Dutch director Guido van der Werve presented his autobiographical documentary The Breath of Life as a world premiere in the Tiger Competition at International Film Festival Rotterdam. We talked to him about his biking accident that changed his life, enabled him to process traumas from the past and, at the same time, allowed him to embrace the future. The director also told us how he searched for a more universal approach to the topic, which the audience would be able to relate to.

Cineuropa: Could you explain the Dutch title of the film, Nummer achttien (lit. “Number 18”)?
Guido van der Werve: It has a very simple meaning: this is the 18th film that I have made. I started numbering my works when I made my graduation film. I have always been interested in mathematics. The title is therefore not that important; it's usually the subtitles that matter more.

Why did you want to make this film? Did it help you process your experience?
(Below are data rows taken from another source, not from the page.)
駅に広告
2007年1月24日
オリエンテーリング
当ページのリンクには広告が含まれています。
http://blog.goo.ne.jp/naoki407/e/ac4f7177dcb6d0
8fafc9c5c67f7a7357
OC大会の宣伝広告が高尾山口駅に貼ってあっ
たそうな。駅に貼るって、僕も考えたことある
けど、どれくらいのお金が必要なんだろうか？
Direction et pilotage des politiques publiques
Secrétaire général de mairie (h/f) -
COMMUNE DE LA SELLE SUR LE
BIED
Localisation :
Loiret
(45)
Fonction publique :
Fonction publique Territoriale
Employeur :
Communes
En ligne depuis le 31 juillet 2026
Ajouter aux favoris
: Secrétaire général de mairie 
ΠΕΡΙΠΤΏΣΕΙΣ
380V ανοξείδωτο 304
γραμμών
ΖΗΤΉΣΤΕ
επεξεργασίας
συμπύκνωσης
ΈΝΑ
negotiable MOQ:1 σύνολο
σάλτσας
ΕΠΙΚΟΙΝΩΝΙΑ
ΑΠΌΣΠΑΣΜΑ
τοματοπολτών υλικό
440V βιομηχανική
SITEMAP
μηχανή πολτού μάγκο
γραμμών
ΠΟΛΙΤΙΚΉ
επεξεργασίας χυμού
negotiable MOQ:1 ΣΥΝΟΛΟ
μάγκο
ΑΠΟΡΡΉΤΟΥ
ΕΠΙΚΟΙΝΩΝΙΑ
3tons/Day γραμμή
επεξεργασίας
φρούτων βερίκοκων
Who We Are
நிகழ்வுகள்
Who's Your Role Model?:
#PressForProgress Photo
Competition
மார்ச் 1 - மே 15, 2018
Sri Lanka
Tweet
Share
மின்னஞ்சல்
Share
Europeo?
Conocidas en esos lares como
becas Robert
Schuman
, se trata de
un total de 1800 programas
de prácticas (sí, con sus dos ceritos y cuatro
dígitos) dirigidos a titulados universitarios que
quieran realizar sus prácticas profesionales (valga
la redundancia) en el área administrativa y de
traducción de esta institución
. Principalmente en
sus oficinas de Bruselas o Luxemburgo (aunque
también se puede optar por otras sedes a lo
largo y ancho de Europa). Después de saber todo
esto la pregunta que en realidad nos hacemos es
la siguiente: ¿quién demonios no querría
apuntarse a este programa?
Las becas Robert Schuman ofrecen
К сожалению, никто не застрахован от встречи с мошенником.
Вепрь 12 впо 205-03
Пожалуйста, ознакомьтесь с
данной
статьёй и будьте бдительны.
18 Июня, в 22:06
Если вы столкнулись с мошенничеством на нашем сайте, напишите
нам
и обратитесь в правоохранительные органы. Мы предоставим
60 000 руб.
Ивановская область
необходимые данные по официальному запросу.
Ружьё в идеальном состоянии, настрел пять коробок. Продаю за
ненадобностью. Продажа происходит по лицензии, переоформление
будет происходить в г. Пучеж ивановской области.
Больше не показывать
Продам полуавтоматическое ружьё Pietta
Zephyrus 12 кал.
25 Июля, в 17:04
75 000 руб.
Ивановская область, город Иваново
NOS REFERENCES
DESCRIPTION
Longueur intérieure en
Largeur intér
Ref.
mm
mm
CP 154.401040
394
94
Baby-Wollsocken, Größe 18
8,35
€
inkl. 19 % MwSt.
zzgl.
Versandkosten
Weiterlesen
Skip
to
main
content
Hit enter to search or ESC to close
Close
I always keep my work very close to myself – usually, my films are a mirror of myself. After the accident, when I regained consciousness, I was wondering about what I could do next. People who knew me, also from my professional circle, kept asking questions about what happened. So I had this drive to make a movie about it, rather than being forced to tell the same story again and again. During my rehabilitation, I also realised the scale of what had happened. The doctors told me that I should be very happy that I had survived, since 99% of people would have died in such an accident. My cameraman then started to come to the rehab centre, at the end of 2016, and we began documenting everything. While I was thinking about my life in this situation, many moments from my childhood came back to me. Then, I realised that I had been over-compensating a lot during my life because of something that I would call an inferiority complex. I processed my childhood traumas in the film.